I had to go back to the embassy after neglecting to write down my Social Security number on the passport renewal form, and my third stop there (my second was a dry run, because none of the passport guys were working yet) came with a big crowd already lined up. Twenty to 30 people, waiting in searing heat to get inside.

Scanning them quickly, they seemed far more like non-Americans trying to get visas than they did Americans trying to fix a passport mistake, so I just walked right to the head of the line, and talked to the security guy from (I’m going to guess) the Philippines.

I wore a baseball cap (Long Beach State) to the embassy, without really thinking about it. But it might have been a good call.

I’m not sure most Americans realize what a message a baseball cap sends, outside the U.S.  Basically, it says, it shouts: “I am an American!” You could hardly be more blunt about it without walking up with a U.S. flag draped around your shoulders.

Almost no one else wears western clothes and a baseball cap. Not Brits, not Canadians, not Australians. A few Emiratis wear baseball caps (usually red, with Ferrari logos on them), but the kandura/robe yanks you right back to “not an American”.

Anyway, I think having the baseball cap on helped me get away with walking right to the head of the line, showing the guard my email print out of “let this guy in without an appointment” and having it work out. I mean, no one but an American would wear a ballcap, and it is the American embassy, after all.
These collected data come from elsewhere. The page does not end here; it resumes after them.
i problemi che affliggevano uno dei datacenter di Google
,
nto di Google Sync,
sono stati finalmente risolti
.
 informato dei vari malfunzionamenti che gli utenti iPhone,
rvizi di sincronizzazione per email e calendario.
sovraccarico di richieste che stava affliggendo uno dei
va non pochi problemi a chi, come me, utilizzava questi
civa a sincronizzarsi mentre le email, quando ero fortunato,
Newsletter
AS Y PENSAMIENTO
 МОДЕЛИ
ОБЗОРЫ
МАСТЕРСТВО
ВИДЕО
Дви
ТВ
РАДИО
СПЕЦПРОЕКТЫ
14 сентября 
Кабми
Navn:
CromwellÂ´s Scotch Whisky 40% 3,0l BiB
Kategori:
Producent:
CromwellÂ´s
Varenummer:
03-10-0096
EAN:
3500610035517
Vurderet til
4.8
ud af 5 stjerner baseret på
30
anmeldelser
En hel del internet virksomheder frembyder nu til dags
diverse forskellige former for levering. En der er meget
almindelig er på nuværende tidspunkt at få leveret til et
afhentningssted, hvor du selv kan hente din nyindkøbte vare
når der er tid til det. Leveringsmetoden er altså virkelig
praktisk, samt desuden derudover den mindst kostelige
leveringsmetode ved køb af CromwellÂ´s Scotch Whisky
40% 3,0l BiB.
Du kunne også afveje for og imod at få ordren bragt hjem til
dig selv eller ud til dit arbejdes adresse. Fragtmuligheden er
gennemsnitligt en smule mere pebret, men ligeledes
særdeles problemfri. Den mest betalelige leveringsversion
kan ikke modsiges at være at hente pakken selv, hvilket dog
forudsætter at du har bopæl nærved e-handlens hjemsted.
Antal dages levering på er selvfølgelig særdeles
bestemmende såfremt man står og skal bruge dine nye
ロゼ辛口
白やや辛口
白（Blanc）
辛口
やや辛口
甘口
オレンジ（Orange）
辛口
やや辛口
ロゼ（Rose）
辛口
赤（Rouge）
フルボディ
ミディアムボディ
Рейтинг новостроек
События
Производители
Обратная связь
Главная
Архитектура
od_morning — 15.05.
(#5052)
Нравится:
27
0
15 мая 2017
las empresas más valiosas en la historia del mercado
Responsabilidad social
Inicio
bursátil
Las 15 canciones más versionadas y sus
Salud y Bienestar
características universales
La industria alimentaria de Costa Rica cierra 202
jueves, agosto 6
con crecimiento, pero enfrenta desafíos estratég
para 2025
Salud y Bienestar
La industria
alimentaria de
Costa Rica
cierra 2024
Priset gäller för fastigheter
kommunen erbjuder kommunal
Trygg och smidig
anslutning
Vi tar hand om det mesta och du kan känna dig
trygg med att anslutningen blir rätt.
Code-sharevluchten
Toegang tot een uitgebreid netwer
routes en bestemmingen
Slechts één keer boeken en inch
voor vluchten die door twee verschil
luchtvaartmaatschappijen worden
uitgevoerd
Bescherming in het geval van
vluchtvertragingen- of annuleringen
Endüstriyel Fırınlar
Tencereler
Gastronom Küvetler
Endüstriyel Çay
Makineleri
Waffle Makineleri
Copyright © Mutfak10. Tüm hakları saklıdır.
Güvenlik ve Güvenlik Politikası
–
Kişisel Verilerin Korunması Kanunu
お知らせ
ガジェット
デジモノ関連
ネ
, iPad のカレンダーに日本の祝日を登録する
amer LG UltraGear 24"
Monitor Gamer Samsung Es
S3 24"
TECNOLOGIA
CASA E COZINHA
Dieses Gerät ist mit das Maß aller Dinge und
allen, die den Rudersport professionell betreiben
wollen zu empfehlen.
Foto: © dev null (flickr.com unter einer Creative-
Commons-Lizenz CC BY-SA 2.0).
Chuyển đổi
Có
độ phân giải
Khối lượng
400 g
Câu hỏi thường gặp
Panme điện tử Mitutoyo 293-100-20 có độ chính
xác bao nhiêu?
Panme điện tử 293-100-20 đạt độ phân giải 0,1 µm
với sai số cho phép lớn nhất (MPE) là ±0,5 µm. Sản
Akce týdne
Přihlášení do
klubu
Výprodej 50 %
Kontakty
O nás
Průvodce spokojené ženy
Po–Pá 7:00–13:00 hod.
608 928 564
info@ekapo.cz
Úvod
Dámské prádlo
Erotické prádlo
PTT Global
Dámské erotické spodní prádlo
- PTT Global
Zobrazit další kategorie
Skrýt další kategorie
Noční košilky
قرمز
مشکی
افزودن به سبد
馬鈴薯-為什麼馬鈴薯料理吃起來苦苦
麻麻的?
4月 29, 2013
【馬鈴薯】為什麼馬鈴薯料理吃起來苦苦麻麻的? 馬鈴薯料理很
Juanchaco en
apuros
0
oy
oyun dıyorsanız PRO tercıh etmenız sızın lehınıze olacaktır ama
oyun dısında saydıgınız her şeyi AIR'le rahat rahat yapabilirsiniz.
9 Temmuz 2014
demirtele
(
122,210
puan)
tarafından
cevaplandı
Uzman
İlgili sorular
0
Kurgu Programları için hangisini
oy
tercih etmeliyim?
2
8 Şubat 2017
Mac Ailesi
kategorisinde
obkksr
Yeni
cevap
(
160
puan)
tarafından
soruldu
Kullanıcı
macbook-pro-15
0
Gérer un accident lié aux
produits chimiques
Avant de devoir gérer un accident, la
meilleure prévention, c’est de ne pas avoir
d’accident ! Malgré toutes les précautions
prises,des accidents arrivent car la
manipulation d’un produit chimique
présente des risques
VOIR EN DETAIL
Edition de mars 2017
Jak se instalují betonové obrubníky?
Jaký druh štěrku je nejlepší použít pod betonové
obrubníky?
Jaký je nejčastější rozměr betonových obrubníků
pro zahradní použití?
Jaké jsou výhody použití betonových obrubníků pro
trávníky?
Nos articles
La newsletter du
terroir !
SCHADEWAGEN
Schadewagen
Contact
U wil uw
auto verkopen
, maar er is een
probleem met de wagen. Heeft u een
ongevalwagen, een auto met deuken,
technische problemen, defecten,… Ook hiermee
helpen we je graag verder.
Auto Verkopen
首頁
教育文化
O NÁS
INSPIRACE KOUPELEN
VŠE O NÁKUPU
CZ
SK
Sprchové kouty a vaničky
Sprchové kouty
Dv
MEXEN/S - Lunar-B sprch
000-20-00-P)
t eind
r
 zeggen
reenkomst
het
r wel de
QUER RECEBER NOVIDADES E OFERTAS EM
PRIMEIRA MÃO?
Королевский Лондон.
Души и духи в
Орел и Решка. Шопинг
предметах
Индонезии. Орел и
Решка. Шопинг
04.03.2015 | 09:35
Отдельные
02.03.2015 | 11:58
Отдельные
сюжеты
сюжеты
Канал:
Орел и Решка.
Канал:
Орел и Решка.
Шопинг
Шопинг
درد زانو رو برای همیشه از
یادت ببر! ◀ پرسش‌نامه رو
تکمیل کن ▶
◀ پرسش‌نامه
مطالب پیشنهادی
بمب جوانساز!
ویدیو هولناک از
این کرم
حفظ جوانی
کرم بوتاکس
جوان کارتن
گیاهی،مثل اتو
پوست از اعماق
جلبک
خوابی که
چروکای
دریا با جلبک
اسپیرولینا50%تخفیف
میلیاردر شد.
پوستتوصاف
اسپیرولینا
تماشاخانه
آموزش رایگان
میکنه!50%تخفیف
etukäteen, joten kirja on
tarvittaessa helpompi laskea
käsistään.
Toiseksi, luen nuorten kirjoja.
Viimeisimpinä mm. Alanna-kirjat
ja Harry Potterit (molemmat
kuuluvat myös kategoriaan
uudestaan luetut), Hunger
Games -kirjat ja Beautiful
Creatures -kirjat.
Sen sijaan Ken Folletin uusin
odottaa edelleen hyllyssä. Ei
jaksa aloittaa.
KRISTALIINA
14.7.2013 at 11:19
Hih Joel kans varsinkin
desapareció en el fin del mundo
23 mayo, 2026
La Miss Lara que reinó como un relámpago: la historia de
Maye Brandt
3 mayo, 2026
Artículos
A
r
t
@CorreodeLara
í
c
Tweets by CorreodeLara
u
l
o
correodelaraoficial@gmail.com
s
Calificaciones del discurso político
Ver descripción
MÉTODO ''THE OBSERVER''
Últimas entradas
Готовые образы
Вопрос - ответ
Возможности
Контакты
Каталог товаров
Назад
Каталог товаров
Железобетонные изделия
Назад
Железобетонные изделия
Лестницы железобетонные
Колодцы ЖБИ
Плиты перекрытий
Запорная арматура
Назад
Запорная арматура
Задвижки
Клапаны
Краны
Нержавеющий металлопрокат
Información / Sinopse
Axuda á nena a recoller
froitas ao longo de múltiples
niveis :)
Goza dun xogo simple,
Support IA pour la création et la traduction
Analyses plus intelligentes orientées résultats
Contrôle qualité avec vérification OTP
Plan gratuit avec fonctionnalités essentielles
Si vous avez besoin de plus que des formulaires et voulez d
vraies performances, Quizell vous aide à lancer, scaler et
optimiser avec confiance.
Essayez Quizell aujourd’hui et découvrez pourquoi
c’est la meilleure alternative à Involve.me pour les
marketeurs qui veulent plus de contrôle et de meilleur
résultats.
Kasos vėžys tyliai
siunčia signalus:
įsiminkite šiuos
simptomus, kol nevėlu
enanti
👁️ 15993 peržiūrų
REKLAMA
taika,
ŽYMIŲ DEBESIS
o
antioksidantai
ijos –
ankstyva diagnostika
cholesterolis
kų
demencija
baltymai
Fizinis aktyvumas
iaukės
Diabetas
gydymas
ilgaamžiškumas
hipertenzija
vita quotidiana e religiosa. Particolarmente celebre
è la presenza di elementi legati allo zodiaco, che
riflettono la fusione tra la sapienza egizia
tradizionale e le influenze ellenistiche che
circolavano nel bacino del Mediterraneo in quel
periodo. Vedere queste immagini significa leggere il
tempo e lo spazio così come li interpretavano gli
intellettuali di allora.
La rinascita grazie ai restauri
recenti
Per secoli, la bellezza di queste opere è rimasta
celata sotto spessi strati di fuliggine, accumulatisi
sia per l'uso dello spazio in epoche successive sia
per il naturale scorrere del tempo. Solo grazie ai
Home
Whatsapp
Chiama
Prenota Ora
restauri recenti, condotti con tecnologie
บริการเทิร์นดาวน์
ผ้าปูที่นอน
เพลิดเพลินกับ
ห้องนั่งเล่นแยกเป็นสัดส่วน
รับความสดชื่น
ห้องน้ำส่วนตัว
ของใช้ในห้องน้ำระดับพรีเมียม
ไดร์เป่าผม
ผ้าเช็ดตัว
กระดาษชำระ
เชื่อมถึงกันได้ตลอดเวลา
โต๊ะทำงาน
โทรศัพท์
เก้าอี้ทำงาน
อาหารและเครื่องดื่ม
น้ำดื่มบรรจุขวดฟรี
Inside the metal door (with the bullet-proof, I assume, glass) and into the mag-and-bag area, also run by non-Americans. (Non-mother-tongue English speakers, too.)

Through another room, out into the interior of the grounds (volleyball court on the left) and then to the first real offices of the embassy — which you get to by dragging open a very heavy door probably designed to withstand an explosion of some significance.

Then past one last non-American security person, who gives you a number, and then you get to see some fellow Americans.

A few people in the waiting room are likely to be Yanks, and usually you spot them by their accents or their clothes or their haircuts. But, again, most of the people there are pretty clearly non-Yanks trying to get visas, which seems to be the primary activity, in the clerical area.

Behind the windows in the waiting room are actual Americans. Not part-timers from somewhere else.

So, I decided I would walk up to the passport window the moment it was open — without being part of the official “your number will be called” queue. (Not just rudeness; I was confident I would be out of there in a matter of minutes.)

The 50-ish guy I had seen the day before recognized me, even with my ballcap on (perhaps he liked seeing it, too) and was quite friendly. He didn’t even give me trouble for not waiting my turn.

“Oh, yeah, you forgot your Social Security number,” he said and fetched the forms, and I plugged in the SS numbers, and he scanned my handiwork, slid my passport back under the glass, and I was off. “Have a nice day,” he said, and seemed to mean it. (Yanks in a foreign land.)

I had jumped two lines, done my embassy business and gotten in and out in about 10 minutes.

It’s like I got a little bit of an American discount, in the embassy, that I would not get elsewhere here. I took advantage of it. And the ballcap probably helped.